Pour cela, Alberto Fernandez ne dispose pas de recette miracle. De fait, son programme est particulièrement flou. Pour autant, Fernandez le justifie : il est impossible d’avoir un programme économique et social crédible sans savoir la situation dont il héritera au moment d’assumer le pouvoir.
Néanmoins, au détour des interviews et meetings de campagne, les électeurs ont pu se faire une idée des méthodes qu’emploiera Fernandez. Se voulant rassurant, il appelle a une grande concertation sociale, réunissant tous les acteurs de la société argentine dans une sorte de trêve afin d’étudier la situation du pays et trouver des solutions coordonnées pour la stabiliser. De plus, son programme vise à améliorer la consommation interne tout en augmentant le volume des exportations. Il s’est aussi déclaré favorable à la réactivation des secteurs du pétrole et du gaz non conventionnels afin de faire baisser les prix de l’énergie. Finalement, une renégociation avec le FMI est également prévue ainsi qu’une réforme fiscale qui imposera les plus grandes fortunes (dans un pays où l’évasion fiscale est un sport national).

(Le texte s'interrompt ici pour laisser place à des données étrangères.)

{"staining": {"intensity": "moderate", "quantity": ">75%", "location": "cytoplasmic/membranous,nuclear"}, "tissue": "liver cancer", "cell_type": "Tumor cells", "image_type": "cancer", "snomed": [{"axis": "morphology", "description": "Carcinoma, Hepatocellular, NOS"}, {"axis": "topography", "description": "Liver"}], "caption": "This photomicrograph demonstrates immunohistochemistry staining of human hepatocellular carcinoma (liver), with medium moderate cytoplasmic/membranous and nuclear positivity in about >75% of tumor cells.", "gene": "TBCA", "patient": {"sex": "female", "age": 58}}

Sur le plan social, ses grandes propositions sont un Plan contre la Faim qui vise à réguler le prix des aliments de base et réactiver l’économie locale, la création d’un Ministère du logement pour favoriser l’acquisition d’un bien immobilier à des prix réduits et une large concertation sociale avec syndicats et entrepreneurs afin de diminuer le taux d’inflation. Il veut également accentuer le fédéralisme de l’Argentine, en donnant plus de marge de manœuvre aux provinces.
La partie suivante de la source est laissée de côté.